TO BE DONE:
Copy the data verbatim, from the line containing "Document page, 1241x1754 pixels." through the line containing "table_cell PRESTAÇÃO DE SERVIÇOS DE", including both of those lines.

RECORDED INFORMATION:
--------------------

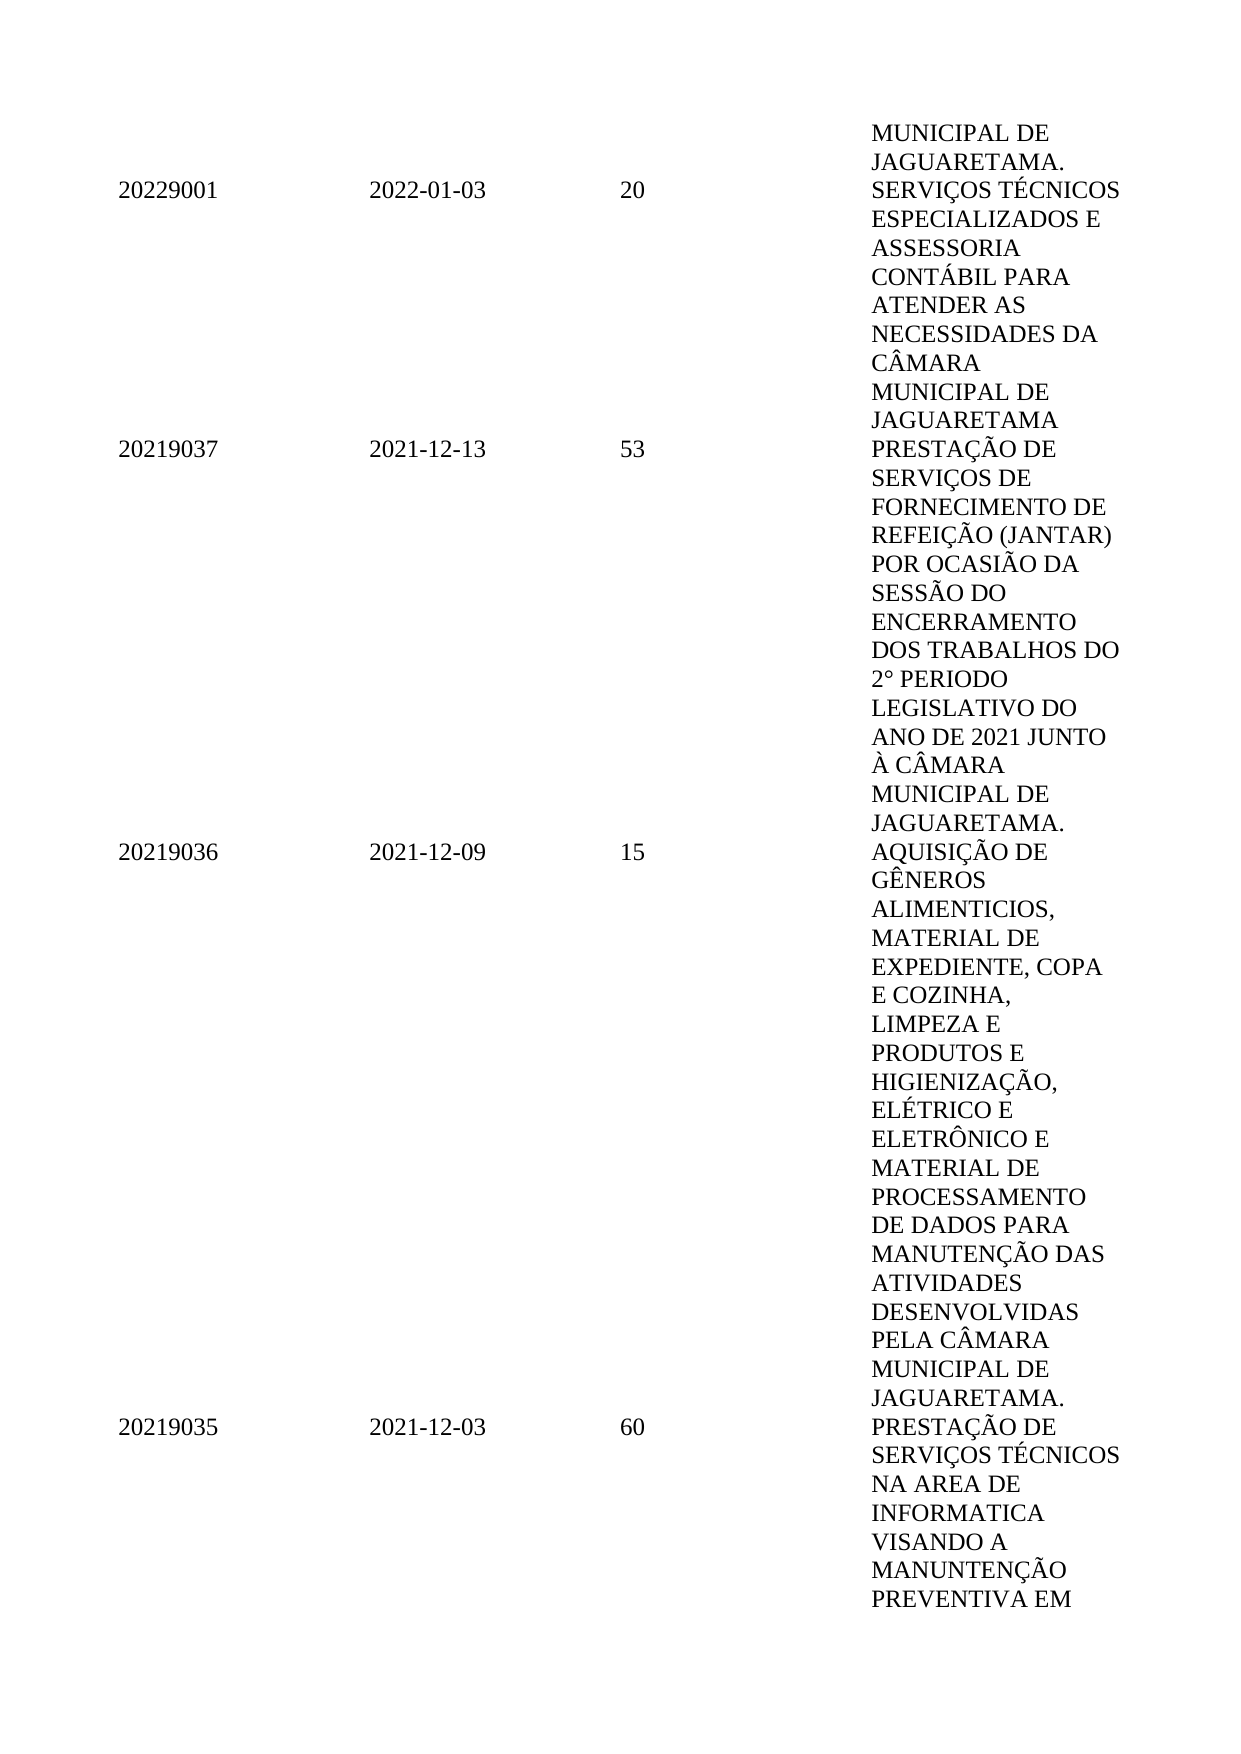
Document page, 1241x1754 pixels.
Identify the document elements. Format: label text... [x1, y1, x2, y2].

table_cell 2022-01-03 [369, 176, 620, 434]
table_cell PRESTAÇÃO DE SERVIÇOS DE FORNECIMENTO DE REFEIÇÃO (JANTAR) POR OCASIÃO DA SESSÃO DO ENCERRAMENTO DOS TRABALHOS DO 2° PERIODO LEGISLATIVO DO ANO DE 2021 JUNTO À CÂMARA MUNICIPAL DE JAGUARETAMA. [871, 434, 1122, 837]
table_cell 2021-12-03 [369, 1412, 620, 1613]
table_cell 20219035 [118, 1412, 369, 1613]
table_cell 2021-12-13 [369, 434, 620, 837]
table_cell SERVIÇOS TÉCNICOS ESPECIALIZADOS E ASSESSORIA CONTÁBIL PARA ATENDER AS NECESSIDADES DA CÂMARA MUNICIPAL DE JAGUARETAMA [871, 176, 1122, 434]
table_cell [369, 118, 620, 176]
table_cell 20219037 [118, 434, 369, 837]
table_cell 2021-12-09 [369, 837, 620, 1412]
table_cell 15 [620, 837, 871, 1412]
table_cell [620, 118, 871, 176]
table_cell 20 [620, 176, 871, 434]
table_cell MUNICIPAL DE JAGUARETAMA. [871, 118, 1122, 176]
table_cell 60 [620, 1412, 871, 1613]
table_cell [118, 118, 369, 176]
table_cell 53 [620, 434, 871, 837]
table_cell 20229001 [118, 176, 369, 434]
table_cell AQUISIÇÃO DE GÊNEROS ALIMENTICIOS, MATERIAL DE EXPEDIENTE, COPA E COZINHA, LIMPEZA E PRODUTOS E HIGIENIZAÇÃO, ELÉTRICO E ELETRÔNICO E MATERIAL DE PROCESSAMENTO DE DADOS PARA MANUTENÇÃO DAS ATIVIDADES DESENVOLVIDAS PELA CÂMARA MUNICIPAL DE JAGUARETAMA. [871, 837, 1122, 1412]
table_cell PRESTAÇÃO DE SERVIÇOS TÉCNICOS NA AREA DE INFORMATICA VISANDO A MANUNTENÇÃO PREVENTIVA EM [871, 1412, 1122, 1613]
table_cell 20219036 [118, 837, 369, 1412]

--------------------

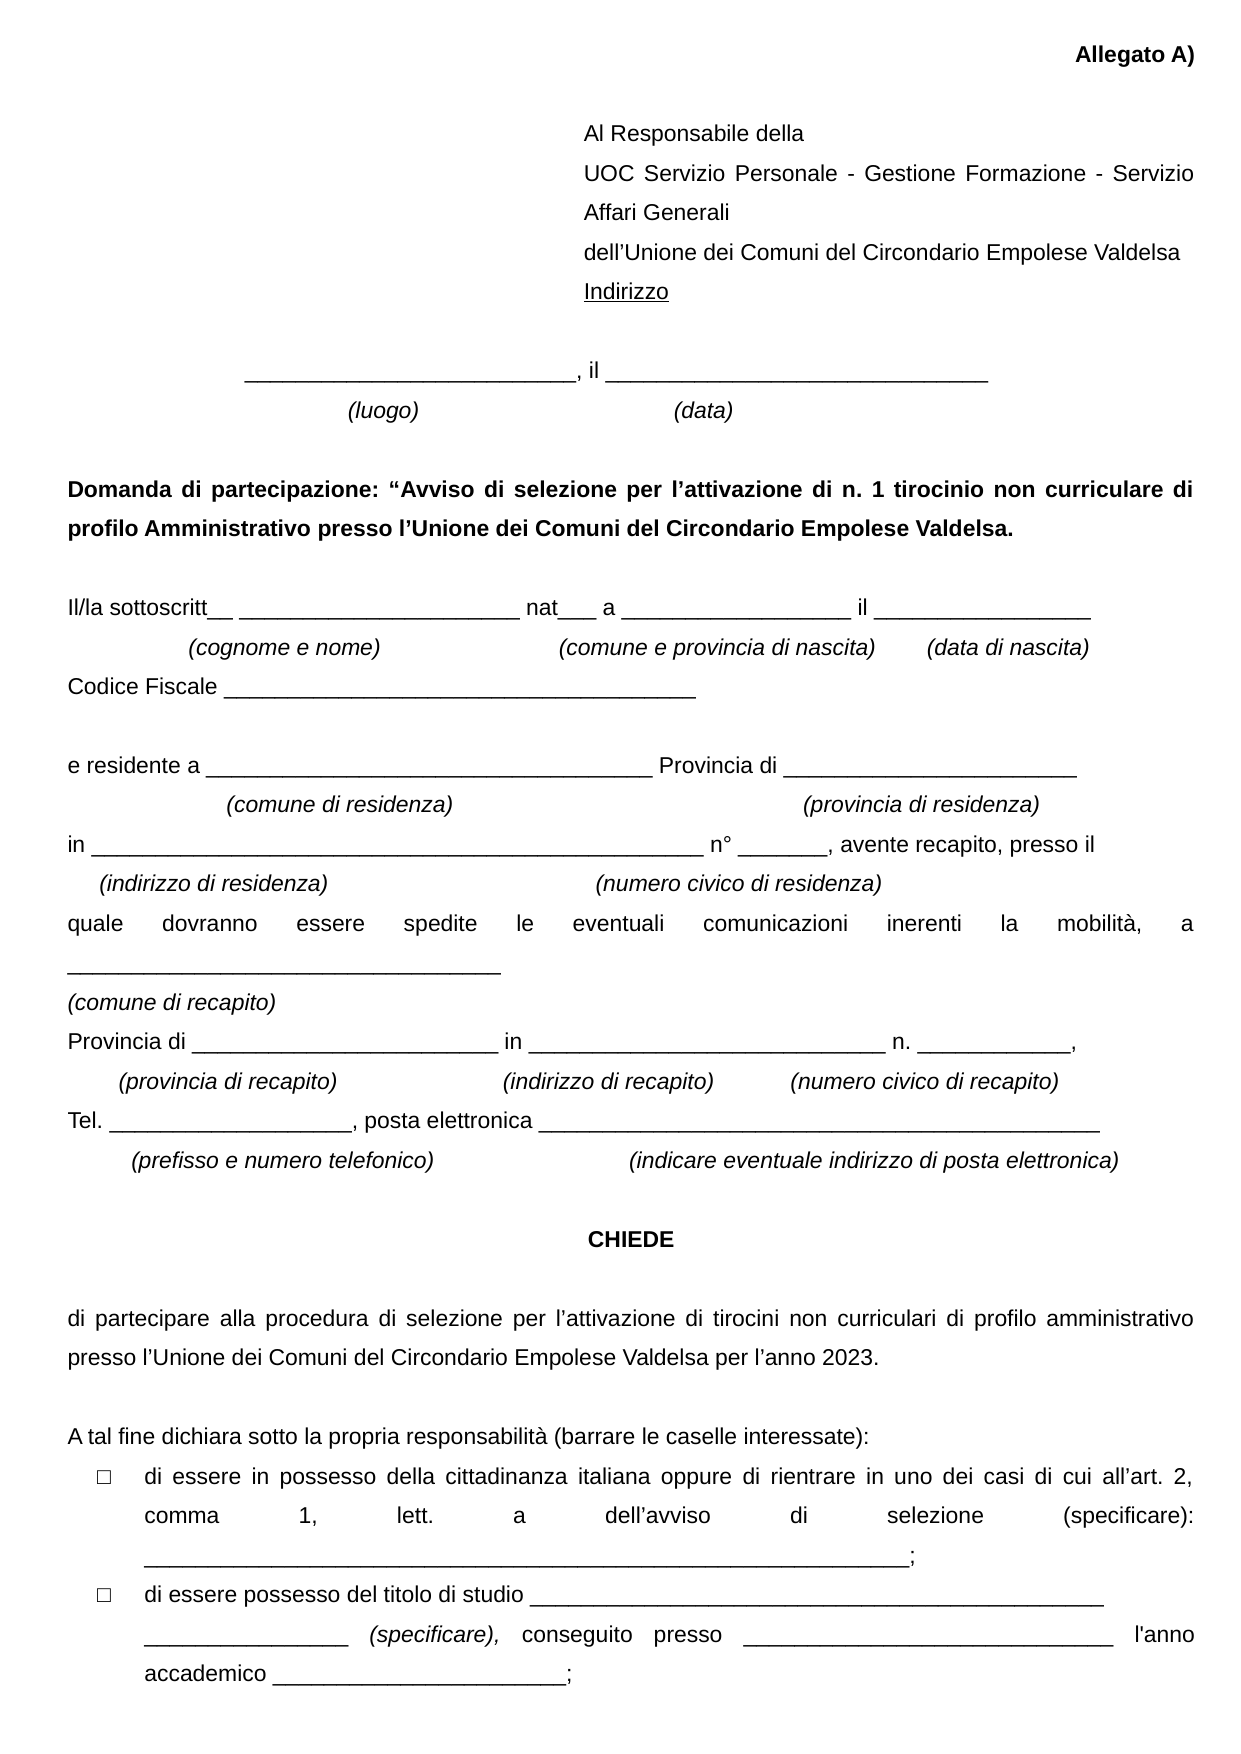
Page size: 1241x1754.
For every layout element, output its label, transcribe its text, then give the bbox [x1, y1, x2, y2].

--------------------

WRITTEN REPLY:
Document page, 1241x1754 pixels.
Identify the document elements. Format: label text... [x1, y1, x2, y2].

table_cell 2022-01-03 [369, 176, 620, 434]
table_cell PRESTAÇÃO DE SERVIÇOS DE FORNECIMENTO DE REFEIÇÃO (JANTAR) POR OCASIÃO DA SESSÃO DO ENCERRAMENTO DOS TRABALHOS DO 2° PERIODO LEGISLATIVO DO ANO DE 2021 JUNTO À CÂMARA MUNICIPAL DE JAGUARETAMA. [871, 434, 1122, 837]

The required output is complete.